Project Goal(s): Provide training in restorative justice practices. Empower people to heal from violence. Teach ways to transform conflicts into peace. Use restorative justice practices to resolve conflicts in communities.
Personal Data
Joanne is originally from Philadelphia, PA. She worked for many years as a junior-high school teacher and school principal in Philadelphia and Washington, DC. She participated in Our Lady of Perpetual Help Parish in Anacostia, DC. Joanne has done volunteer work at women’s shelters, with literacy programs, and in educational groups. She also worked with RCIA programs and participated as a member of Parish Councils.
Joanne first joined Maryknoll Lay Missioners in 1991 and served in Brazil until 1995. At that time her work was with a grassroots housing group organizing people in shantytowns and with helping to empower women. Upon returning to the U.S., she served as the Co-Director of Franciscan Mission Service. She rejoined Maryknoll Lay Missioners in 2000 and has served in Brazil since that time. She worked for many years with victims of domestic violence and is a founding member of Association Fala Mulher, an organization that works to heal women who are victims of domestic violence and helps them to develop non-violent communication and life skills.
Current Ministry
Currently Joanne lives in the mega-city of Sao Paulo and works at the Human Rights and Popular Education Center of Campo Limpo. Her primary ministry is in training educators and leaders of community and church groups in violence prevention and restorative justice practices in order to resolve interpersonal and group conflicts. Joanne and her teammates travel throughout Brazil to teach courses on anger management, forgiveness, non-violent communication, reconciliation, mediation of conflicts and restorative practices. The workshops and courses are given in the popular education-holistic model of Paulo Freire and are accompanied by on-going supervision so that participants become multipliers of the course.
Joanne:
- Trains teachers, pastoral and community leaders in mediation of conflicts, non-violent communication, forgiveness and restorative justice practices.
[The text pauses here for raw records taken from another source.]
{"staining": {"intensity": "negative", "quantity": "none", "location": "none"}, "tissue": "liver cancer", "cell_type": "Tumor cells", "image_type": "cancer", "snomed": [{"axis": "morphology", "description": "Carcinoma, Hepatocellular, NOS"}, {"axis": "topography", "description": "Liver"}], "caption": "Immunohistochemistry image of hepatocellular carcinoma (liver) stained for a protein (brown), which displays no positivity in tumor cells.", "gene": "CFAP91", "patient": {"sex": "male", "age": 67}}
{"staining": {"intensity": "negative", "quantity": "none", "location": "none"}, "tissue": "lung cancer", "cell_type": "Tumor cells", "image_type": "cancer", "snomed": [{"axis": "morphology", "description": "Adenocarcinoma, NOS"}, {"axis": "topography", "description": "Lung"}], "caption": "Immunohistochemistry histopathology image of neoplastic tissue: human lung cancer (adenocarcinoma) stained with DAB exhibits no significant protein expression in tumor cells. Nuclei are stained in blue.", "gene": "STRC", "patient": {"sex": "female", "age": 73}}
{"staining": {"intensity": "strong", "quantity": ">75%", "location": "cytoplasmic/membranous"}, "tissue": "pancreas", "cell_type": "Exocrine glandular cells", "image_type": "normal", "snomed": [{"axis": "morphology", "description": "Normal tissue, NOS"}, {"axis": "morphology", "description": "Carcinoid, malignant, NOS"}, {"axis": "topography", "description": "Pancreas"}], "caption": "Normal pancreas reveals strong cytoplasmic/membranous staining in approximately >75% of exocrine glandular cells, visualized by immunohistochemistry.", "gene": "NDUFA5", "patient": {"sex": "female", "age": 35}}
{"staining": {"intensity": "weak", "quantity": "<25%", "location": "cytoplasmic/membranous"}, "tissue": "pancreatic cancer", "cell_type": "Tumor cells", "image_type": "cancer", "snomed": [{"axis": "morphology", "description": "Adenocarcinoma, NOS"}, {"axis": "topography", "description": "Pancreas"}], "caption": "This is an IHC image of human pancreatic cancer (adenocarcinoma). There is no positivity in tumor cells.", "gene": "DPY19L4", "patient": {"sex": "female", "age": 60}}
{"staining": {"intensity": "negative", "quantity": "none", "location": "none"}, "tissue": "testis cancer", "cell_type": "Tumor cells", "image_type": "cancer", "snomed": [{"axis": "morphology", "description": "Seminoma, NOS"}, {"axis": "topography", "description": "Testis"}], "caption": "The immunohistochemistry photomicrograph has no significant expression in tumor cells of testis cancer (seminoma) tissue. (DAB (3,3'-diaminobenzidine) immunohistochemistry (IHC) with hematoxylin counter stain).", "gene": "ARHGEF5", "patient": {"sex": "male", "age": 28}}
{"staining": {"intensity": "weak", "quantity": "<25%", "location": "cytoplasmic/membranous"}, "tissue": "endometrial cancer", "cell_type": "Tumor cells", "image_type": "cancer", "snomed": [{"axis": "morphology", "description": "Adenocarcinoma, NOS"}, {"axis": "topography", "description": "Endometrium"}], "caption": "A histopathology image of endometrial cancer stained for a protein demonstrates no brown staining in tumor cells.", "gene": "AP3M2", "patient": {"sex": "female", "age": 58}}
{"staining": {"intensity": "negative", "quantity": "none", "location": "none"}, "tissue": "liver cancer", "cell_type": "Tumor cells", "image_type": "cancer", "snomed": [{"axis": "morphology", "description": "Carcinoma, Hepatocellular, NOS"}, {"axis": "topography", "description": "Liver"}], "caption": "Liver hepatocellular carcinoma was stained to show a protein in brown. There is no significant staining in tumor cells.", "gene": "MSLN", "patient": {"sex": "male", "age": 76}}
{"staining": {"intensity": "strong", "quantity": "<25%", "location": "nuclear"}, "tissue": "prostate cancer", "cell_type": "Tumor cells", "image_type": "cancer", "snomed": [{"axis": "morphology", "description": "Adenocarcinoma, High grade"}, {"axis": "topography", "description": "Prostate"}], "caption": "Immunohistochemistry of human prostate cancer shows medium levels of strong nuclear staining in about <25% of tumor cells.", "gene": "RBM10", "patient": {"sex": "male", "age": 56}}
- Works to empower adults and adolescents to heal from urban, social and interpersonal violence.
- Uses a holistic approach with popular-education methodology to help individuals and groups learn ways to transform conflicts into a peace-building tool for individuals and communities.
- Partners with local and national groups to bring restorative justice practices as a model to resolve conflicts in communities and schools.
Joanne is committed to work to break the cycle of violence and vengeance that is so prevalent in our communities and our world. Statistics show that restorative justice helps restore relationships among those involved in a conflict. It also helps victims of violence heal more quickly and leads to much lower recidivism rates for offenders. Joanne is working in a pilot project to bring restorative justice as an alternative to the current penal system for juvenile offenders of serious crimes in São Paulo.
Joanne and two other colleagues presented their work on ESPERE - Conflict and Peacemaking at the International Congress of World Religions in Australia in 2009. She has also co-authored a book on the themes of Forgiveness, Reconciliation and Restorative Justice that is being used in working with children and adolescents in social-educational centers in São Paulo.